Who is Listening?

Communication is the key to better understanding, right?  I am typically clear with how I try to get people to understand what it is I am saying.  But there are some, who just choose to not even try to understand.

I was referred to an Endocrinologist to further investigate the NF tumors scattered all over my thyroid gland.  These tumors cause no pain, or obvious symptoms, but they are there.

I met with a doctor who is in his 70's.  I could tell right away this man was going to be the type I would have to stand my ground with.  The first words out of his mouth was something about fibromyalgia...."No, not fibromyalgia...."Neuro-fibroma-ma-tosis", I said nice and clear.

He looked very confused.  "You know there's no cure for that?  What exactly were you looking for me to do?"....Uh...gee Doc...Your job, maybe?

I know there is no cure for Neurofibromatosis.  But there is nothing I hate more, than being dismissed, like I am some leper, who just needs to go back home to hide.

Being robbed of hope, from someone who has known me for 2 minutes?  Not gonna happen!

First of all, if you have read any of my previous posts, you know that this kind of attitude from a doctor, doesn't fly with me.

After the doctor said that he couldn't help me....I got up and walked out the door.  He didn't examine me, didn't take any kind of history, or look at any of the MRI, Ultrasound notes....Just simply put no effort in trying to understand me at all.

Sometimes, it takes standing up, and walking away....to get you on the right path. The path to 'Thriving', takes effort...And I know I am worth the journey.  It's time to clear the path of its road blocks, and press on!

As Always--Thrive On!

Getting Doctors to listen

Turn-it-Around Tuesday

If you ask someone to marry you and they looked away and told you that they needed to think about it. To give them a week and they will send you a letter, with their response...How would you feel?

A doctor/patient relationship is a marriage of sorts. You put yourself out there in the most vulnerable of ways. An intimate trust is extended, every time we step foot in the doctors office.

YOU are the Doctors managers, in a sense. You have to express how much time you need from them. I walked into my Neurologist, ready to put my brave face....The here comes "THRIVING KRISTI"....able to leap TALL buildings in a single bound! Attitude came out. I was out to prove something, and that was my first mistake.

Call it martyrism, bravery or just being someone who has dealt with pain, her entire life. I wanted my doctor to see....that despite all of my issues, I was okay. I didn't communicate fully, the level of my pain, so how was she to know?

Several ignored phone calls later, however I was at the end of my rope. The "urgent" tests were taking a month to order, my pills were not being re-prescribed, and I was left feeling really dejected.

I wanted to rewind time, and go back to the office visit I had. I would tell my Dr. about my constant and debilitating headaches.
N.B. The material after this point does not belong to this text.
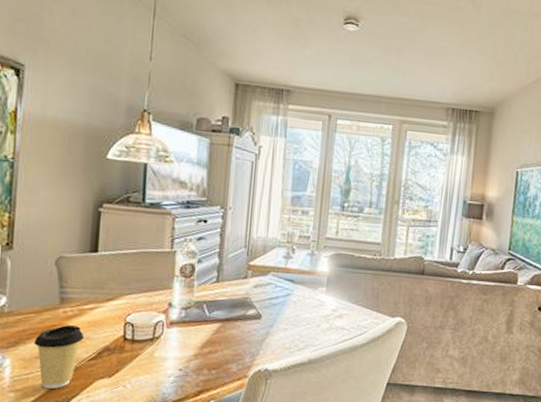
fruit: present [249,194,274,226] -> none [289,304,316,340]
My dizziness. Lethargy. I would cry and beg for her to help me. I would show the true pain I am in, on a daily basis.

My frustrations turned to fear and anger, when the MA told me, that I would have to wait 1-3 weeks, for a letter in the mail, instructing me what to do next. "THIS ISN'T GOOD ENOUGH"...I told her. Her dismissive response was to have me go to the ER, if I thought I was that bad off.

Uncaring, under trained, overworked medical assistance, I get it. There are days when I have so much on my plate, that I don't think I can handle anything else. But I still treat people like people. I wonder if in all training doctors or MA's go through, they lose a piece of their heart.

To that MA, I was just a number on a chart. A piece of paper, among a stack of call backs. It's very sad, the way some doctors offices run their business. THEY are there for US, not the other way around.

When my hubby heard how upset I was, after my talk with the MA. He called the Drs office and left a message, explaining how long we have waited for the tests, results and calls backs.....and talked about going to the media with our story, if we didn't get a response.

---We got a personal call back from the Dr herself, within 3 hours. How's THAT for service?

This is MY health we are talking about. This isn't some game of cat and mouse. I was tired of being pushed aside. I am determined to be heard. I'm sick of Drs who tell me, that my NF is not that bad....or that NF doesn't cause pain.

The health care system scares me to death (I hope not literally) and I pray for changes. I pray for these people in the medical field to realize that we are all the same. We need to take care of each other.

Wouldn't be nice, if we could all have a "McSteamy", or "McDreamy"...or heck, even a team of Drs...like the ones on HOUSE, who spend all their time trying to diagnose and figure out what's going on.

I know there are caring Drs out there...I've met a few of them.....and I know I can't realistically have my own team of doctors....but it would be nice, if courtesy, respect and acknowledgement were commonplace at the doctors office.